Doch dazu kommt es nicht. Das Landgericht München hat Fitschen, Ackermann und Breuer sowie die früheren Vorstandsmitglieder Clemens Börsig und Tessen von Heydebreck vom Vorwurf des versuchten Prozessbetrugs und der uneidlichen Falschaussage freigesprochen. "Die Tatvorwüfe haben sich nicht bestätigt", sagte der Vorsitzende Richter Peter Noll in der Urteilsbegründung.

Natürlich hat sich die Niederlage der Staatsanwaltschaft seit Wochen, ja seit Monaten angekündigt. Zu oft hat Noll die Vertreter der Anklage zurechtgewiesen, ihnen sogar "Vermutungen ins Blaue hinein" vorgeworfen. Zu oft hat er betont, dass die Beweislage zu dünn sei, als dass sie aus seiner Sicht für eine Verurteilung ausreichen könnte. Doch die Staatsanwälte haben unbeirrbar (Kritiker würden es unbelehrbar nennen) an ihrem Konzept festgehalten. Es folgte Beweisantrag auf Beweisantrag, der letzte unmittelbar vor den Plädoyers. Da wollten die Ankläger noch einmal eine Hausdurchsuchung bei der Deutschen Bank erzwingen - vergeblich. Dagegen legten sie dann wiederum Beschwerde ein. Auch das blieb erfolglos.

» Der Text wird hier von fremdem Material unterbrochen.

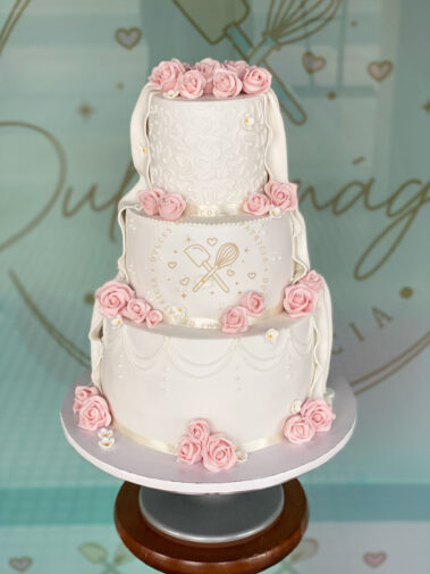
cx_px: 215
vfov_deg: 36.8
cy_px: 287
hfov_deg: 28.0
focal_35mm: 52
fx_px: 861
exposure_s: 1/122
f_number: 2
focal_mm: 6
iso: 40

Rechtskräftig ist das Urteil allerdings noch nicht. Der Staatsanwaltschaft bleibt noch die Revision beim Bundesgerichtshof. Ob sie das tut, ist offen. "Jetzt müssen wir uns überlegen, ob wir in eine weitere Instanz gehen", sagte ein Sprecher. Das klingt deutlich weniger offensiv und selbstbewusst, als es die Ankläger noch vor einigen Wochen formuliert hatten.

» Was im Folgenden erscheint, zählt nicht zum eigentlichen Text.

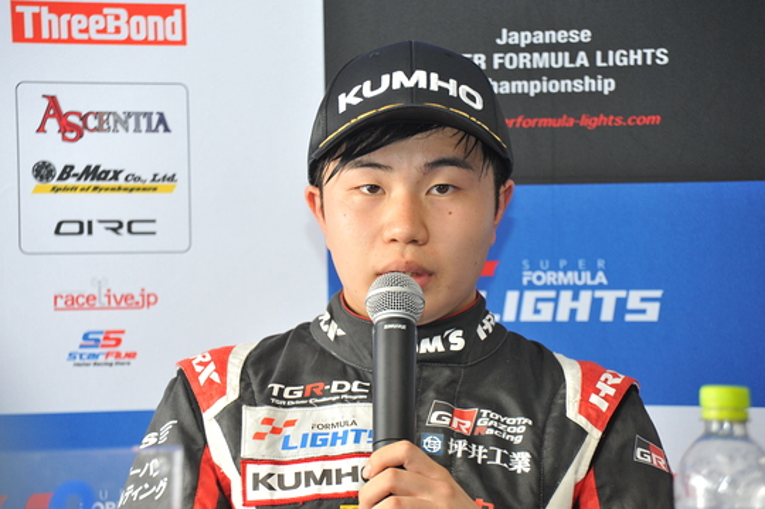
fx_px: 3609
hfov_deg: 12.1
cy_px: 254
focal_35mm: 170
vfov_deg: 8.1
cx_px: 382
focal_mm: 170
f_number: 6.7
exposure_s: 1/250
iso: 1600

Das Revisionsgericht prüft ohnehin keine Tatsachen mehr, sondern nur, ob das Urteil materiellrechtlich richtig ist und verfahrensrechtlich ordnungsgemäß zustande gekommen ist. Es geht nicht mehr um den inhaltlichen Vorwurf, die Manager hätten im Zivilprozess gegen die Erben von Leo Kirch gelogen, um mögliche Schadenersatzansprüche der Kirch-Seite in Milliardenhöhe abzuwenden.

Allein auf der formalen Frage ruht also die kleine Siegeshoffnung der Staatsanwaltschaft, die nach dem Freispruch des Landgerichts Stuttgart für die Ex-Porsche-Manager Wendelin Wiedeking und Holger Härter im März das zweite Desaster in diesem Jahr erlebt. Wie jene in Stuttgart müssen sich die Anklagevertreter in München den Vorwurf gefallen lassen, sie hätten die Anklage nicht sorgfältig genug vorbereitet. Oder sich zu sehr verbissen bei dem Versuch, den Promis auf der Anklagebank ihre Schuld nachzuweisen. Der klarste Hinweis dazu kommt im Fall Deutsche Bank sozusagen aus dem eigenen Haus: "Du musst absteigen, wenn das Pferd tot ist", hat der frühere Chef der Staatsanwaltschaft München I, Manfred Nötzel, gesagt.

Jürgen Fitschen kann die letzten drei Wochen seiner Amtszeit also befreit in Angriff nehmen. "Sie können sich vorstellen, wie froh ich bin, dass der Prozess nach einem Jahr zum Ende gekommen ist", hat er gestern nach der Urteilsverkündung gesagt und noch einmal erklärt, wie sehr er stets betont habe, die Wahrheit gesagt zu haben. Ab sofort ist bis 19. Mai "business als usual", der ganz gewöhnliche Geschäftsalltag eines Vorstandsvorsitzenden: "Ich fliege gleich nach Frankfurt und bin den Rest des Tages in meinem Büro."

Als freier Mann, nicht vorbestraft. Aber nach all den Skandalen bei der Deutschen Bank mit manchem Flecken in seiner Bilanz.